Os partidos políticos à direita estão a reagir com cautela aos coletes laranja. Horas antes da manifestação em Roma, a Liga de Matteo Salvini e os Irmãos de Itália, de Giorgia Meloni, tinham protestado na mesma praça, também contra o Governo de Conte. O ex-ministro do Interior condenou os insultos proferidos pelos apoiantes de Pappalardo contra o presidente Sergio Mattarella, dizendo que as pessoas deviam "ter vergonha", mas não falou contra o próprio movimento. Por seu lado, Meloni deixou claro que o seu partido não tem nada a ver com os coletes laranja, mas ao jornal La Repubblica explicou perceber "a forte inquietação do povo".
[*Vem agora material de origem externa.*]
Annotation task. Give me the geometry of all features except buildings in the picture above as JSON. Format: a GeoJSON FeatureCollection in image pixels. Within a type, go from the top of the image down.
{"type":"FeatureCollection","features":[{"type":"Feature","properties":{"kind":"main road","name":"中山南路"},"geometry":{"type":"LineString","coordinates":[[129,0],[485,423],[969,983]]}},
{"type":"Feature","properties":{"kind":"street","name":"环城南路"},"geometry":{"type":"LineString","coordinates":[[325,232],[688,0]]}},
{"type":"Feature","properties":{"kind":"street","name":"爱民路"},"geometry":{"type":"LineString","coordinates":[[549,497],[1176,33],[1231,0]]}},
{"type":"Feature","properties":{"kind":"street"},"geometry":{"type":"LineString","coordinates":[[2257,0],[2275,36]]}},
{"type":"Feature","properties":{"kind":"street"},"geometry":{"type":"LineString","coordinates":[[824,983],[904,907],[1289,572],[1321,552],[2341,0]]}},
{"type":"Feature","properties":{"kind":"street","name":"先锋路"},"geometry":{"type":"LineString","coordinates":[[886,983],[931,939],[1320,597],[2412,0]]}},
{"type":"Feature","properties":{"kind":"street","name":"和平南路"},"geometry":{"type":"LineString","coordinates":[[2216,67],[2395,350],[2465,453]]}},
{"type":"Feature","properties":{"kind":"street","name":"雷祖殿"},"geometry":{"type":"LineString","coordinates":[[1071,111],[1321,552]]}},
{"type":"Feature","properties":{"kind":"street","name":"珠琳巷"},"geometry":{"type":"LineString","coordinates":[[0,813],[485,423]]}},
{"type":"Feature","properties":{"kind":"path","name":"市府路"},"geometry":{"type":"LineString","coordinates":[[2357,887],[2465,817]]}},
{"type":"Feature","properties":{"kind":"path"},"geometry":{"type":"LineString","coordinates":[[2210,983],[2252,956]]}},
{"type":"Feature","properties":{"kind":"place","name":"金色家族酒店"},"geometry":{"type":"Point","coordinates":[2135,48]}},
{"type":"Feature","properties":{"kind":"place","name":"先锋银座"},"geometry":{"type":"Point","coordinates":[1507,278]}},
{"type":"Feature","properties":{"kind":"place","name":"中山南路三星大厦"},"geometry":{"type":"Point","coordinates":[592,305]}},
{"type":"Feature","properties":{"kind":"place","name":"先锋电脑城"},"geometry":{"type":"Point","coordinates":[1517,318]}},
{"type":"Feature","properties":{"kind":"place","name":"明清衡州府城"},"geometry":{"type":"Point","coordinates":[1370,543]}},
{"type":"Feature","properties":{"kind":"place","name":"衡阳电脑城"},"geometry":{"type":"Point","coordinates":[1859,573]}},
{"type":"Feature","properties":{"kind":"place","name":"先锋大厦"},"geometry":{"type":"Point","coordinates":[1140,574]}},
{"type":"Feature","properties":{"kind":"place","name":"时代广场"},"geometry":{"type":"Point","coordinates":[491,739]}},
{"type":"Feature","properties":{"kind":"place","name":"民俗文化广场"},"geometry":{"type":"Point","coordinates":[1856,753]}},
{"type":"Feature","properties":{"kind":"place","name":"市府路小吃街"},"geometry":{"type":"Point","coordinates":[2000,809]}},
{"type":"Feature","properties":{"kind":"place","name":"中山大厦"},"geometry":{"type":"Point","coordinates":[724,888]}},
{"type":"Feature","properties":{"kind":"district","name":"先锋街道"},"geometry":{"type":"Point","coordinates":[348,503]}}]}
Já Luca Zaia, presidente da região de Veneto e também da Liga, tinha dito à RAI3 que apesar de ser "pela liberdade de pensamento", há limites que não se podem ultrapassar, comparando a negação da existência da pandemia de coronavírus ao crime de negação da existência de campos de concentração nazis. Apesar de continuar à frente nas sondagens, a Liga está em queda acentuada desde novembro de 2019, tendo perdido desde então cerca de cinco pontos nas intenções de voto.
Há dois anos, num vídeo publicado na sua página de Facebook, Pappalardo explicou como em 2000 foi visitado por um extraterrestre numa noite escura quando saiu de uma das suas casas com a mulher (que no dia seguinte não se lembrava de nada).
O visitante, do planeta Ummo (a 13,5 anos-luz da Terra), deixou-lhe um manuscrito com as indicações do que deve ser feito para salvar a humanidade que ele depois editou e publicou em 2010 com o título L'Utopia dell'Ummita (A Utopia do Umita, numa tradução livre).
Não é o seu único livro nem a sua única incursão na cultura, sendo também compositor. As suas obras - que incluem uma missa cantada dedicada às forças de paz em todo o mundo e uma homenagem a Madre Teresa de Calcutá - já foram apresentadas no Teatro da Ópera e no Teatro do Coliseu, em Roma. Na entrevista ao Corriere della Sera disse que era um dos melhores músicos do mundo.